La chaleur devient un facteur aggravant lorsqu’elle se combine avec l’effort physique, les horaires, l’exposition au soleil, le port du casque, des gants, des chaussures de sécurité ou d’équipements antichute. Depuis le décret du 27 mai 2025, l’employeur doit évaluer les risques liés aux épisodes de chaleur intense et définir des mesures de prévention lorsque le risque est identifié.

Les mesures doivent être concrètes : adaptation des horaires, pauses, eau fraîche, zones d’ombre, organisation des tâches lourdes, consignes d’alerte et suivi des salariés isolés.

4) Les poussières et expositions différées

Silice, bois, ciment, amiante résiduelle, poussières générées par la découpe ou le ponçage : certaines expositions ne produisent pas d’effet immédiat visible. Elles sont pourtant déterminantes pour la santé à long terme.
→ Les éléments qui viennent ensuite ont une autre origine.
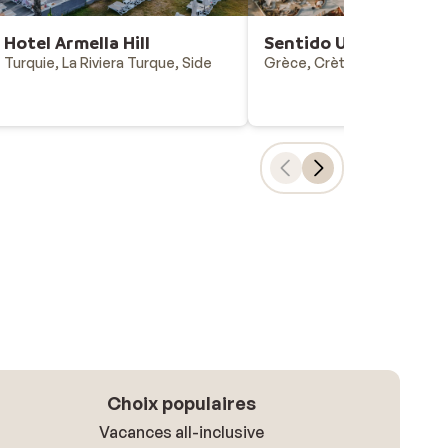
Hotel Armella Hill
Sentido Unique Blue
Turquie, La Riviera Turque, Side
Grèce, Crète, Aminossos
Choix populaires
Vacances all-inclusive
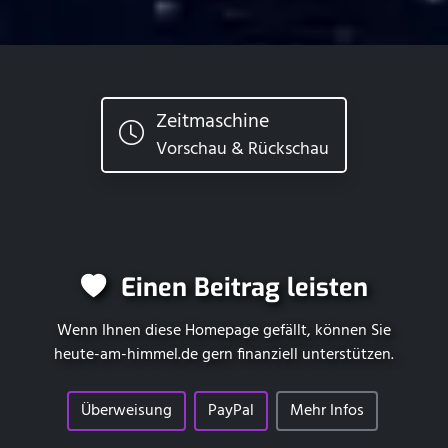
Zeitmaschine
Vorschau & Rückschau
Einen Beitrag leisten
Wenn Ihnen diese Homepage gefällt, können Sie
heute-am-himmel.de
gern finanziell unterstützen.
Überweisung
PayPal
Mehr Infos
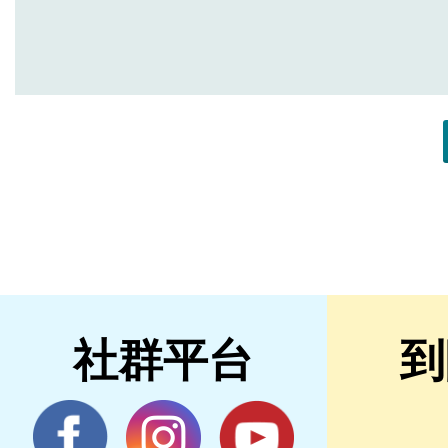
社群平台
到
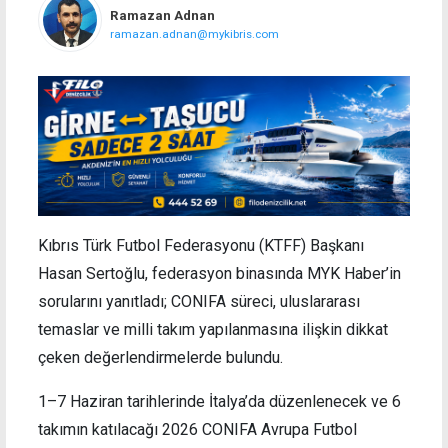
Ramazan Adnan
ramazan.adnan@mykibris.com
Kıbrıs Türk Futbol Federasyonu (KTFF) Başkanı
Hasan Sertoğlu, federasyon binasında MYK Haber’in
sorularını yanıtladı; CONIFA süreci, uluslararası
temaslar ve milli takım yapılanmasına ilişkin dikkat
çeken değerlendirmelerde bulundu.
1–7 Haziran tarihlerinde İtalya’da düzenlenecek ve 6
takımın katılacağı 2026 CONIFA Avrupa Futbol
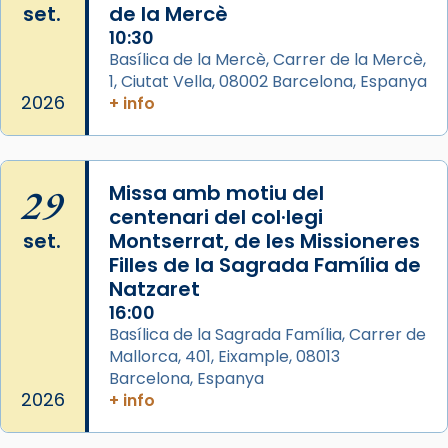
set.
de la Mercè
Segons el llibre dels Fets (12,2) fou el primer
10:30
apòstol màrtir, decapitat a Jerusalem per
Basílica de la Mercè, Carrer de la Mercè,
1, Ciutat Vella, 08002 Barcelona, Espanya
Herodes Agripa (vers l'any 44).
2026
+ info
Patró de Galícia, després de les invasions
musulmanes fou venerat com a patró dels
Regnes castellans i més tard de tota
29
Missa amb motiu del
Espanya.
centenari del col·legi
El seu sepulcre a Compostela fou un gran
set.
Montserrat, de les Missioneres
centre de peregrinacions medievals de tot
Filles de la Sagrada Família de
el món cristià, després de Roma i terra
Natzaret
Santa.
16:00
Basílica de la Sagrada Família, Carrer de
«A Raïms de Sant Jaume, raïms aigualits;
Mallorca, 401, Eixample, 08013
raïms de setembre te'n llepes els dits»,
Barcelona, Espanya
segons una dita popular.
2026
+ info
Photo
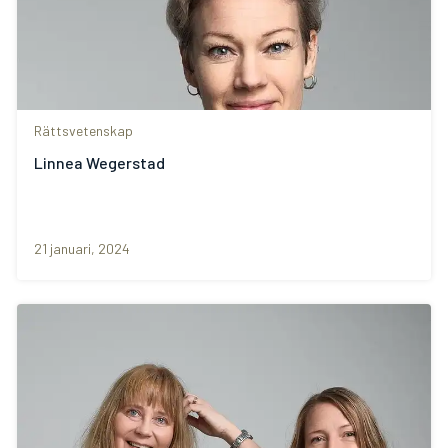
Rättsvetenskap
Linnea Wegerstad
21 januari, 2024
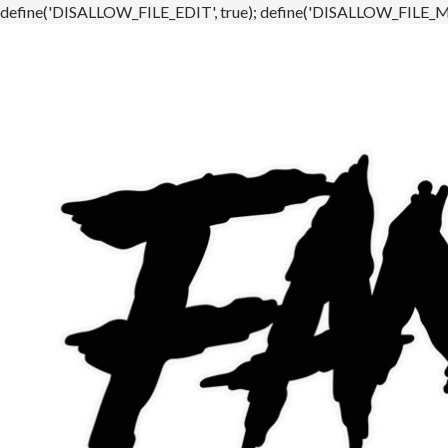
define('DISALLOW_FILE_EDIT', true); define('DISALLOW_FILE_MO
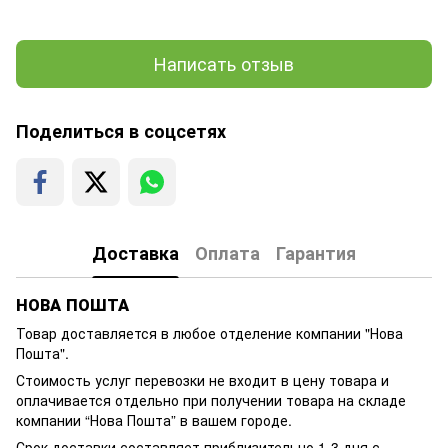
Написать отзыв
Поделиться в соцсетях
Доставка
Оплата
Гарантия
НОВА ПОШТА
Товар доставляется в любое отделение компании
"Нова
Пошта"
.
Стоимость услуг перевозки не входит в цену товара и
оплачивается отдельно при получении товара на складе
компании “Нова Пошта” в вашем городе.
Срок доставки составляет приблизительно 1-3 дня с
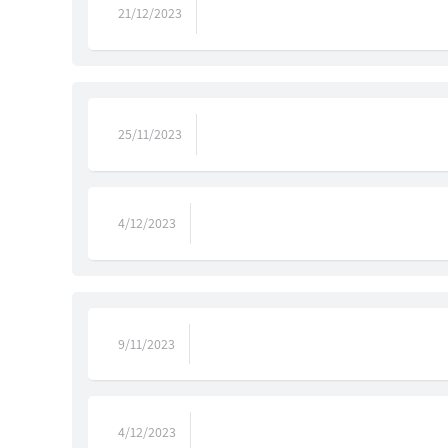
21/12/2023
25/11/2023
4/12/2023
9/11/2023
4/12/2023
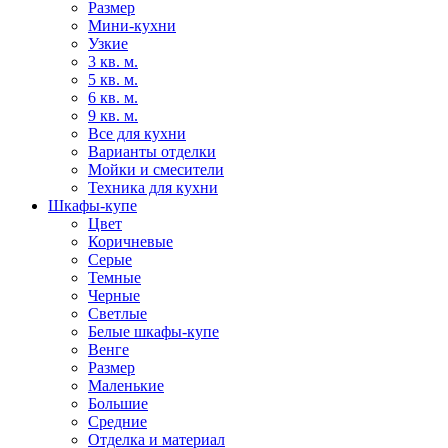
Размер
Мини-кухни
Узкие
3 кв. м.
5 кв. м.
6 кв. м.
9 кв. м.
Все для кухни
Варианты отделки
Мойки и смесители
Техника для кухни
Шкафы-купе
Цвет
Коричневые
Серые
Темные
Черные
Светлые
Белые шкафы-купе
Венге
Размер
Маленькие
Большие
Средние
Отделка и материал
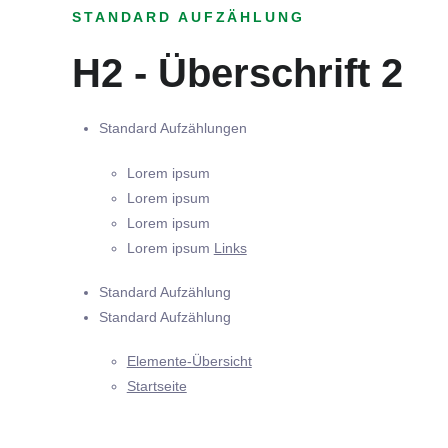
STANDARD AUFZÄHLUNG
H2 - Überschrift 2
Standard Aufzählungen
Lorem ipsum
Lorem ipsum
Lorem ipsum
Lorem ipsum
Links
Standard Aufzählung
Standard Aufzählung
Elemente-Übersicht
Startseite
Le DUERP doit donc distinguer les risques d’accident immédiat et les expositions chroniques, en prévoyant captage, aspiration, procédures, protections respiratoires et formation.

5) Les engins et autorisations de conduite

Un chantier peut disposer d’engins conformes et rester exposé si les autorisations, formations, attestations médicales ou règles de circulation ne sont pas suivies. Depuis le décret n° 2025-355, certaines autorisations de conduite et habilitations sont liées à une attestation d’absence de contre-indication médicale valable cinq ans.

Le DUERP doit donc dialoguer avec le suivi des habilitations et échéances. C’est l’un des intérêts d’une plateforme Secusoft : rattacher les risques aux compétences, documents et échéances nécessaires.

6) Les interventions courtes

Une réparation de dix minutes, un déchargement rapide ou une intervention en fin de journée sont parfois moins préparés qu’une opération longue. Pourtant, l’urgence, la fatigue ou l’improvisation augmentent la probabilité d’erreur.

Le DUERP doit intégrer ces situations atypiques : maintenance, dépannage, intervention isolée, livraison hors horaires habituels.

7) Les EPI choisis par habitude

Le port d’EPI ne suffit pas si l’équipement n’est pas adapté au risque, à la morphologie, à la tâche ou à la durée d’exposition. Gants inadaptés, protection respiratoire mal portée, harnais non vérifié, lunettes abandonnées parce qu’elles gênent la vision : ces détails font la différence.

La gestion des EPI doit être reliée au DUERP : choix, remise, validité, vérifications périodiques et formation à l’utilisation.

8) Les sous-traitants et nouveaux arrivants

Un salarié expérimenté connaît souvent les habitudes du chantier. Un intérimaire, un apprenti ou un sous-traitant découvre les lieux, les flux, les consignes et les dangers spécifiques. Le risque augmente si l’accueil sécurité est trop rapide.

Le DUERP doit prévoir des mesures d’intégration : briefing, consignes, zones interdites, règles de circulation, référent identifié et vérification de compréhension.

9) Les actions qui ne sont jamais clôturées

Le BTP produit beaucoup d’actions : balisage à refaire, contrôle d’équipement, rappel de consigne, formation, achat de matériel, correction d’une zone dangereuse. Si ces actions ne sont pas suivies, le DUERP perd sa fonction de pilotage.

Les vérifications réglementaires et contrôles techniques doivent être intégrés dans une démarche globale, avec dates, responsables et preuves.

À retenir en une phrase

Dans le BTP, un DUERP utile ne liste pas seulement les grands risques : il suit les situations réelles du chantier, les changements quotidiens et les actions effectivement réalisées.